Extracted data:
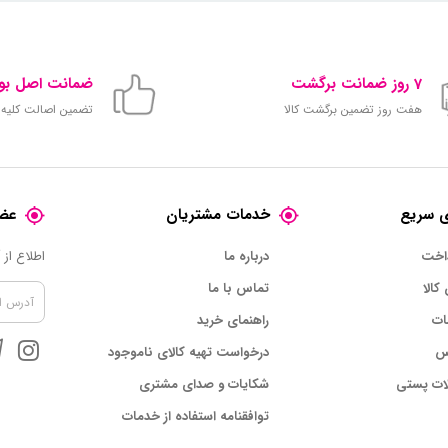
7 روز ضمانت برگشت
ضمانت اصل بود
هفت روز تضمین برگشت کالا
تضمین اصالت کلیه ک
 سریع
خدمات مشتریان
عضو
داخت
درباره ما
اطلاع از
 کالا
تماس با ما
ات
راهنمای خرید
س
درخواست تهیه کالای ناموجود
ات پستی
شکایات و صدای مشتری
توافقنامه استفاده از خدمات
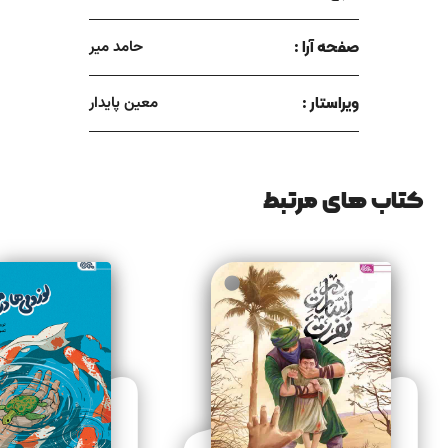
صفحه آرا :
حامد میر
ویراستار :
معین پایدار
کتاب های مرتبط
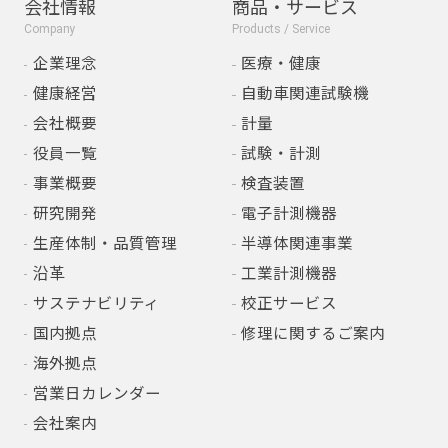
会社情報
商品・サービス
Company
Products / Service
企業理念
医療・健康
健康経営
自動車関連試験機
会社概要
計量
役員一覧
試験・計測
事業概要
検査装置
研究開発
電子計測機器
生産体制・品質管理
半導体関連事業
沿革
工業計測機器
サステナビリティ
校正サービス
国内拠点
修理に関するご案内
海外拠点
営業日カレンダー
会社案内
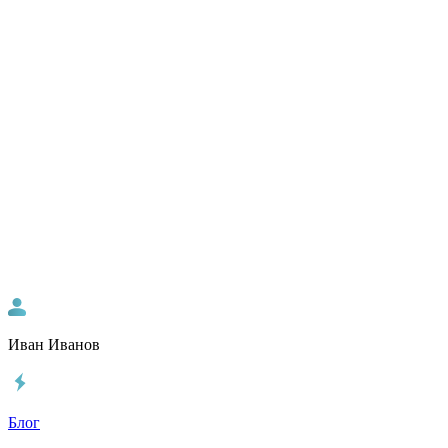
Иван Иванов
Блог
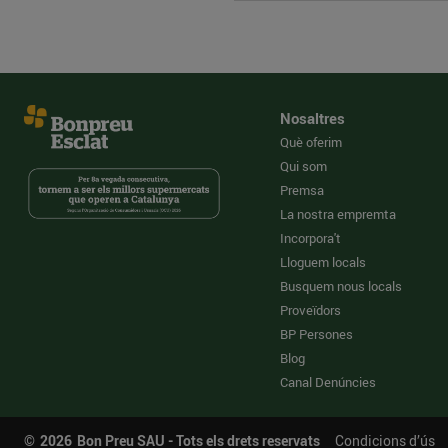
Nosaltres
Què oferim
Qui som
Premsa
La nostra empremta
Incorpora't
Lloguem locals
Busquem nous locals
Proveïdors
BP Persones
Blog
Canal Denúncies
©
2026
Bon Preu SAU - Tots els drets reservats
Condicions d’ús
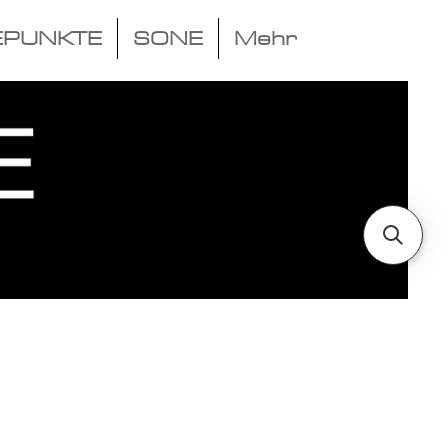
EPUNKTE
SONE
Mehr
...
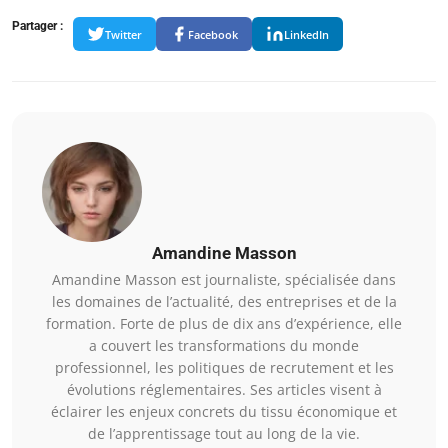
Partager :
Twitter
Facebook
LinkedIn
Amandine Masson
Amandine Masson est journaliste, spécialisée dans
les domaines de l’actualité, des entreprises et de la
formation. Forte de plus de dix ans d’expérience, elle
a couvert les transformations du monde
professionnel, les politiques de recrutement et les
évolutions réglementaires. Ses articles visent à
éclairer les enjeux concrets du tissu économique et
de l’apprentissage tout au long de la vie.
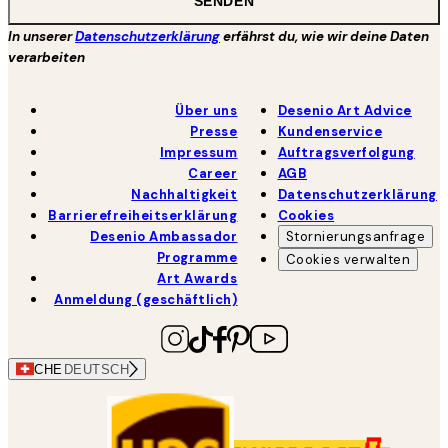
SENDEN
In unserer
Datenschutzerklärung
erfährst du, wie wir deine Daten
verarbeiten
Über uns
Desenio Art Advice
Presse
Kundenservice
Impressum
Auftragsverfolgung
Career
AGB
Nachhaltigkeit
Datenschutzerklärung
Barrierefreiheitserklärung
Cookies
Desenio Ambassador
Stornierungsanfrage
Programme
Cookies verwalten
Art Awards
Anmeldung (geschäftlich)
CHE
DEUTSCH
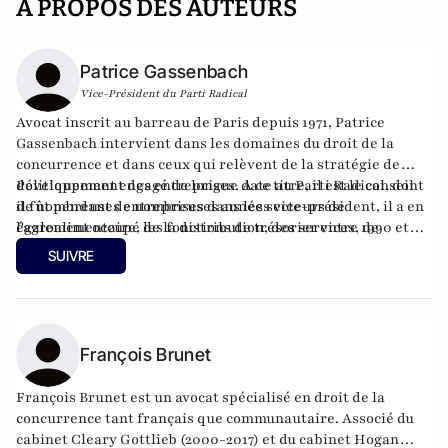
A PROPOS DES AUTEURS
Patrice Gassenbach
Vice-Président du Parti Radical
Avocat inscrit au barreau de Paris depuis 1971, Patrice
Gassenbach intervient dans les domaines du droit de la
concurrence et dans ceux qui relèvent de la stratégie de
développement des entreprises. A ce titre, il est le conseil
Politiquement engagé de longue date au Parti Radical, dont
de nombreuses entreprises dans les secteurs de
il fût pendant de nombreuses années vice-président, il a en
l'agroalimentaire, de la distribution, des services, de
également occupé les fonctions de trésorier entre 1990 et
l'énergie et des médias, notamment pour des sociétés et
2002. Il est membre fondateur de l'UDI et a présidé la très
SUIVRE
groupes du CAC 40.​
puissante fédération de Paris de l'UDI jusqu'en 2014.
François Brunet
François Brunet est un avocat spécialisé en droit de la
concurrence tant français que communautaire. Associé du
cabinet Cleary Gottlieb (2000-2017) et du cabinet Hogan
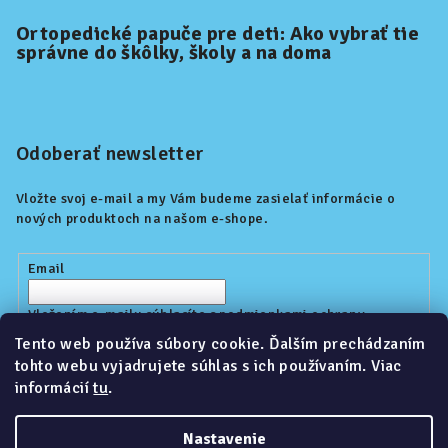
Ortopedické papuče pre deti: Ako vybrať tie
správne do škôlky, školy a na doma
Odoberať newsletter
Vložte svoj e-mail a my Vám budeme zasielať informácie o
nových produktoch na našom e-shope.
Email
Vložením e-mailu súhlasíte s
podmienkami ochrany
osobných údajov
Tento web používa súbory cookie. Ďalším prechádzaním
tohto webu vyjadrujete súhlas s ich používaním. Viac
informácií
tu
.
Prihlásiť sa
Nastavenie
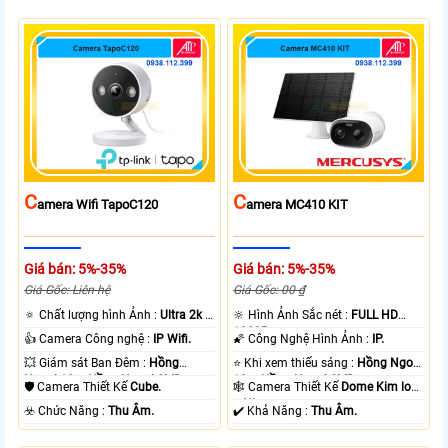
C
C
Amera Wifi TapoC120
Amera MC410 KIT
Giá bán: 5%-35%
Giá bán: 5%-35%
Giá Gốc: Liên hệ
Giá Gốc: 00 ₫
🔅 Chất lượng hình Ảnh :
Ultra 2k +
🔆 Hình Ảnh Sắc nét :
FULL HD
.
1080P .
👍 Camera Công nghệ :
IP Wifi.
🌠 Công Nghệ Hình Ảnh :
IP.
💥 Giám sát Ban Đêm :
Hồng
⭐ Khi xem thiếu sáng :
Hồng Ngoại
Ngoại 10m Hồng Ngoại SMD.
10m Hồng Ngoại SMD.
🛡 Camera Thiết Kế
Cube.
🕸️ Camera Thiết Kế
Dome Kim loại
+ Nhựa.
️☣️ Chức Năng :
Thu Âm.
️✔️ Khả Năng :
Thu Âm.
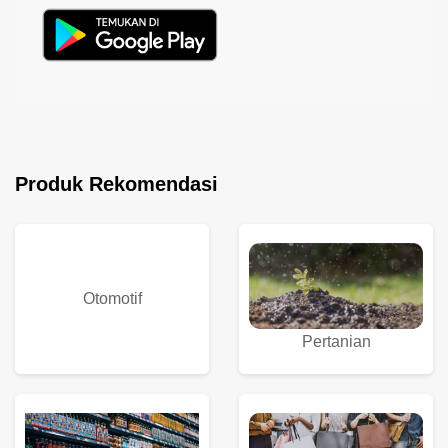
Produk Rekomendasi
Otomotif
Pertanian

Exercise instructions: Using the data above, work out how many lines include the word "domaines" and give only that number.

Solution below: 2